Kitti, the Unstoppable Hex Machine

...and a rock feels no pain, and an island never cries...

On Simply Living
Purple
grittikitti
So... for the last week or so, I've been living. That's kind of it. Just getting by, working, playing, all that jazzile. It took rather a large burst of emotion to do it, but it seems as though I'm somewhere *near* content.

Strange, ey? I mean, I'm not *actually* content... if you reach contentment then your life may as well be over. Of course I have ambitions and dreams and things... but I'm not overly worried about things like work, or money (neither of which are going brilliantly, but somehow I don't seem to care as much) It may be because I've met someone who seems to accept me as me. He may be crazy, but I'm not overly worried about that either.

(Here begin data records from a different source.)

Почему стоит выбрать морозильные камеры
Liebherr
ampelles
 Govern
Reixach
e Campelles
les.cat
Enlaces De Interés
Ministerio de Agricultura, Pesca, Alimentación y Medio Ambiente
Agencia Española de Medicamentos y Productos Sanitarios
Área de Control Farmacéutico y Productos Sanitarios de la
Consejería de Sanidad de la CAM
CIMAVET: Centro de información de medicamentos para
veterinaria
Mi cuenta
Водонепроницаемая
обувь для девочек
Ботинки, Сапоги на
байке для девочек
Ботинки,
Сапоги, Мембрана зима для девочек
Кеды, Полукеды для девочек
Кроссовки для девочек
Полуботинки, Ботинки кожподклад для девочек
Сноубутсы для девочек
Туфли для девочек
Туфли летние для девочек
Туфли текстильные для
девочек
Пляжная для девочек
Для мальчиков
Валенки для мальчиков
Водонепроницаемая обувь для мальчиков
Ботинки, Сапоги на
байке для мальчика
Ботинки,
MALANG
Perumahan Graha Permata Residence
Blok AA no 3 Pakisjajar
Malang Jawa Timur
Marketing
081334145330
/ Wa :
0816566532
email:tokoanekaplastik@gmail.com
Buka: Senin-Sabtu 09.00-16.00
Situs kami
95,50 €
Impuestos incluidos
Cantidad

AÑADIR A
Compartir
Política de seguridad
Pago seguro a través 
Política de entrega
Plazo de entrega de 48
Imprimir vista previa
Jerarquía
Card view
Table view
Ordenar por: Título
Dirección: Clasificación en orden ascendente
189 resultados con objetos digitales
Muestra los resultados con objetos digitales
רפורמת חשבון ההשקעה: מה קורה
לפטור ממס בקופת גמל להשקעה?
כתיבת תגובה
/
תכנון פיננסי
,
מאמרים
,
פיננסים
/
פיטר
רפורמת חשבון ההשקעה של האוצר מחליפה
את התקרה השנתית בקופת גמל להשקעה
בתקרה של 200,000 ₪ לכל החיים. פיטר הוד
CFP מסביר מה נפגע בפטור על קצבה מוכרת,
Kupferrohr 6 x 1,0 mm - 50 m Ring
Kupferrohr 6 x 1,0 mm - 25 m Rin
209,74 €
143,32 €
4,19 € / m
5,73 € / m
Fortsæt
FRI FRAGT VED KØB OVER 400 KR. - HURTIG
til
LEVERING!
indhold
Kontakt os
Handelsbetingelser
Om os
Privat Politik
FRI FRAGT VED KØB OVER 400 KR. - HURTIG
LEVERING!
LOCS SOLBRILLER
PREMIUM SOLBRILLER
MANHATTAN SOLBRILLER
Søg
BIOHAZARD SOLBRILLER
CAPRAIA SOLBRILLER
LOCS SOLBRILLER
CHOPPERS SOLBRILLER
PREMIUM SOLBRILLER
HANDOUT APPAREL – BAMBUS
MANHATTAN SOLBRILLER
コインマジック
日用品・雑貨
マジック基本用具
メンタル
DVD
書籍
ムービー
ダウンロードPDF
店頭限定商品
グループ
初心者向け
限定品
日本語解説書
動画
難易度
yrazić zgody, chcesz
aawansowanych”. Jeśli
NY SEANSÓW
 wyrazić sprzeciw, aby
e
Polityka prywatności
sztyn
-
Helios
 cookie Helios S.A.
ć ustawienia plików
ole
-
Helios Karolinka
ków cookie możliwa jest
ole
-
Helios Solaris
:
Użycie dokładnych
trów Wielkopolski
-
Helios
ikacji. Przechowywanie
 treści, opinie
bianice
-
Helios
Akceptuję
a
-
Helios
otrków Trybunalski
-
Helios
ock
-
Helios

for some weird reason I've got into the habit of just being alive: Taking opportunities when they arise and going from day to day, hour to hour.. just being me. When emotion gets the better of me, I meditate. I've also stopped worrying about my dependance of alcohol. The doctors all say there's nothing wrong with me - not enough to warrant a referral to a proper psychologist anyway, and phsyically they say I'm fine. So why the hell should I worry? I always used to say I just wanted to live life to the fullest (or die trying)... that was when I was 16. Guess I'm back again.

I've also taken a more voyeuristic approach to the stress of this beautiful city, rather than being emmersed in it like I used to be. I'm stay away from the BDSM scene for a while, too... I never really realised it before but being a young person in a community mainly composed of the over 40s can earn you a fuck of a lot of patronising bullshit. I guess I just let it wash over me before, and the flood has only just caught up to me.

Tomorrow, I get to see my family. More and more, I'm finding myself wanting to be with them. When I left, all I wanted to do was get as far away as possible and not until very recently have I wanted to go back at all. We'll see how that little slice of pie pans out.